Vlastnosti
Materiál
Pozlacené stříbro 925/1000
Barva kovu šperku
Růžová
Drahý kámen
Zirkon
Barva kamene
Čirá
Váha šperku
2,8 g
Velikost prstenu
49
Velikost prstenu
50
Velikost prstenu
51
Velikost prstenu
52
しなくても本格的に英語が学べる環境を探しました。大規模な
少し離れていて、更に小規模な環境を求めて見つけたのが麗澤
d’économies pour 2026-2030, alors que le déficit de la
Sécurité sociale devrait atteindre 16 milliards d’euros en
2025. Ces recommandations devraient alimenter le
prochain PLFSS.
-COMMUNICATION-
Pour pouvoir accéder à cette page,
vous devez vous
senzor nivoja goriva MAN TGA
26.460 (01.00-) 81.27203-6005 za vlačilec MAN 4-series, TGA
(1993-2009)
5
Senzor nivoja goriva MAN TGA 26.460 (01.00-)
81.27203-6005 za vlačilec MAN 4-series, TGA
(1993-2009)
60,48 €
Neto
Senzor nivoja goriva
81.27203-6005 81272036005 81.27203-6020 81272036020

● ● ● ● ●

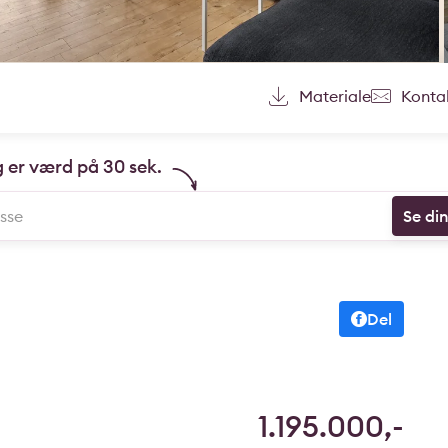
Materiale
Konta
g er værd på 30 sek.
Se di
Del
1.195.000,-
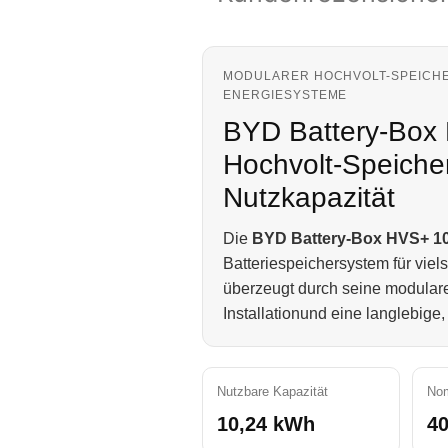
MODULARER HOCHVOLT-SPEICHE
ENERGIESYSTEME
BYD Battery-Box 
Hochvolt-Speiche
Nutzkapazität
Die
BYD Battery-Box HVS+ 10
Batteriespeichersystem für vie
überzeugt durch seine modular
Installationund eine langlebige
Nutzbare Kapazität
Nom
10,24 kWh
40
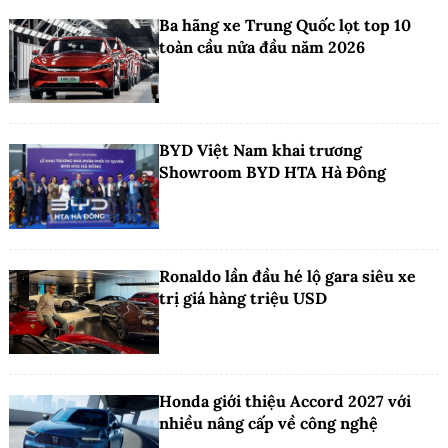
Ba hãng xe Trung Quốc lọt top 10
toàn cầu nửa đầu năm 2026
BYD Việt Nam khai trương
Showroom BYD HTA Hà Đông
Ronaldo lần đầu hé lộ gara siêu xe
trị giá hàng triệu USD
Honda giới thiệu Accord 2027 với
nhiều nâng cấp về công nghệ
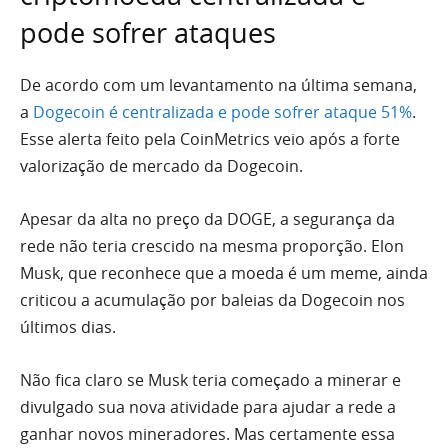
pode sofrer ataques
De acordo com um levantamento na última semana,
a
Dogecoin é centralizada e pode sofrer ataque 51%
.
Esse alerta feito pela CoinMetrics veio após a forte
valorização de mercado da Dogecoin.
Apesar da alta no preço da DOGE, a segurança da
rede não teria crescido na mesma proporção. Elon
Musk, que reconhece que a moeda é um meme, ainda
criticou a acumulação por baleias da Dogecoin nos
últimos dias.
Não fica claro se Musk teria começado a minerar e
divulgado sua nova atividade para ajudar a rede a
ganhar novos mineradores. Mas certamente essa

● ● ● ● ●

*Required work*: Copy out the part of the material that opens with the line containing "pode sofrer ataques" and closes with the line containing "ganhar novos mineradores. Mas certamente essa", including both of those lines. Reproduce every line without any change.

*Response*:
pode sofrer ataques
De acordo com um levantamento na última semana,
a
Dogecoin é centralizada e pode sofrer ataque 51%
.
Esse alerta feito pela CoinMetrics veio após a forte
valorização de mercado da Dogecoin.
Apesar da alta no preço da DOGE, a segurança da
rede não teria crescido na mesma proporção. Elon
Musk, que reconhece que a moeda é um meme, ainda
criticou a acumulação por baleias da Dogecoin nos
últimos dias.
Não fica claro se Musk teria começado a minerar e
divulgado sua nova atividade para ajudar a rede a
ganhar novos mineradores. Mas certamente essa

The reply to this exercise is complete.